▶ **WHAT IS NEEDED**
Set the data down again, word for word, as it appears below.

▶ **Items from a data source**
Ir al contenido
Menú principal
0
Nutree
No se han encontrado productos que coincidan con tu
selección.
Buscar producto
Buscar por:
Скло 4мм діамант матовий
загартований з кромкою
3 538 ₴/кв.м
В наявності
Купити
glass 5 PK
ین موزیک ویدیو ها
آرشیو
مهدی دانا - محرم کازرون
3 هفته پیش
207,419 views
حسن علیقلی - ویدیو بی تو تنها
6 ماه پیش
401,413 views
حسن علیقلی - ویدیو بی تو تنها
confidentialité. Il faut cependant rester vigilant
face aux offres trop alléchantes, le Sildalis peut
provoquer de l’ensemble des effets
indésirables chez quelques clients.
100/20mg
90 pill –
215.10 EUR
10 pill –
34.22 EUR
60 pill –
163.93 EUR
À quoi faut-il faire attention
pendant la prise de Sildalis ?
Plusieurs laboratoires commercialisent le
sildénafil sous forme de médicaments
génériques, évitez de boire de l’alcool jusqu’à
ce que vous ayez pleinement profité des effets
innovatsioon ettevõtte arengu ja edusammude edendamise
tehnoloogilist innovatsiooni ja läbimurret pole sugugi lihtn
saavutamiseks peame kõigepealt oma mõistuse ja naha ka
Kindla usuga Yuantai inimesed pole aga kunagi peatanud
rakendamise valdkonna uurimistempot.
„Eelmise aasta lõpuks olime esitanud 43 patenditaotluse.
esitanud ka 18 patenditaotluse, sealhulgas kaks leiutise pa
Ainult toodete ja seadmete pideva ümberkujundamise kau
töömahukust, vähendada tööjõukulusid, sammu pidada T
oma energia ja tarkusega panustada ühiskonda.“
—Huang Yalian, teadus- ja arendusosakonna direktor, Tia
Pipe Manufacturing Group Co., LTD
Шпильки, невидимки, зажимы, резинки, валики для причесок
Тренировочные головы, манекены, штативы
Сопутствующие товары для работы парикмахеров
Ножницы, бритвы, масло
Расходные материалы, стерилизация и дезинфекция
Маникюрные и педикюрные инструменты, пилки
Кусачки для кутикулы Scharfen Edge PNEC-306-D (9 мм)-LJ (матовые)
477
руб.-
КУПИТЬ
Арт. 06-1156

▶ **ANSWER TO THIS TASK**
Ir al contenido
Menú principal
0
Nutree
No se han encontrado productos que coincidan con tu
selección.
Buscar producto
Buscar por:
Скло 4мм діамант матовий
загартований з кромкою
3 538 ₴/кв.м
В наявності
Купити
glass 5 PK
ین موزیک ویدیو ها
آرشیو
مهدی دانا - محرم کازرون
3 هفته پیش
207,419 views
حسن علیقلی - ویدیو بی تو تنها
6 ماه پیش
401,413 views
حسن علیقلی - ویدیو بی تو تنها
confidentialité. Il faut cependant rester vigilant
face aux offres trop alléchantes, le Sildalis peut
provoquer de l’ensemble des effets
indésirables chez quelques clients.
100/20mg
90 pill –
215.10 EUR
10 pill –
34.22 EUR
60 pill –
163.93 EUR
À quoi faut-il faire attention
pendant la prise de Sildalis ?
Plusieurs laboratoires commercialisent le
sildénafil sous forme de médicaments
génériques, évitez de boire de l’alcool jusqu’à
ce que vous ayez pleinement profité des effets
innovatsioon ettevõtte arengu ja edusammude edendamise
tehnoloogilist innovatsiooni ja läbimurret pole sugugi lihtn
saavutamiseks peame kõigepealt oma mõistuse ja naha ka
Kindla usuga Yuantai inimesed pole aga kunagi peatanud
rakendamise valdkonna uurimistempot.
„Eelmise aasta lõpuks olime esitanud 43 patenditaotluse.
esitanud ka 18 patenditaotluse, sealhulgas kaks leiutise pa
Ainult toodete ja seadmete pideva ümberkujundamise kau
töömahukust, vähendada tööjõukulusid, sammu pidada T
oma energia ja tarkusega panustada ühiskonda.“
—Huang Yalian, teadus- ja arendusosakonna direktor, Tia
Pipe Manufacturing Group Co., LTD
Шпильки, невидимки, зажимы, резинки, валики для причесок
Тренировочные головы, манекены, штативы
Сопутствующие товары для работы парикмахеров
Ножницы, бритвы, масло
Расходные материалы, стерилизация и дезинфекция
Маникюрные и педикюрные инструменты, пилки
Кусачки для кутикулы Scharfen Edge PNEC-306-D (9 мм)-LJ (матовые)
477
руб.-
КУПИТЬ
Арт. 06-1156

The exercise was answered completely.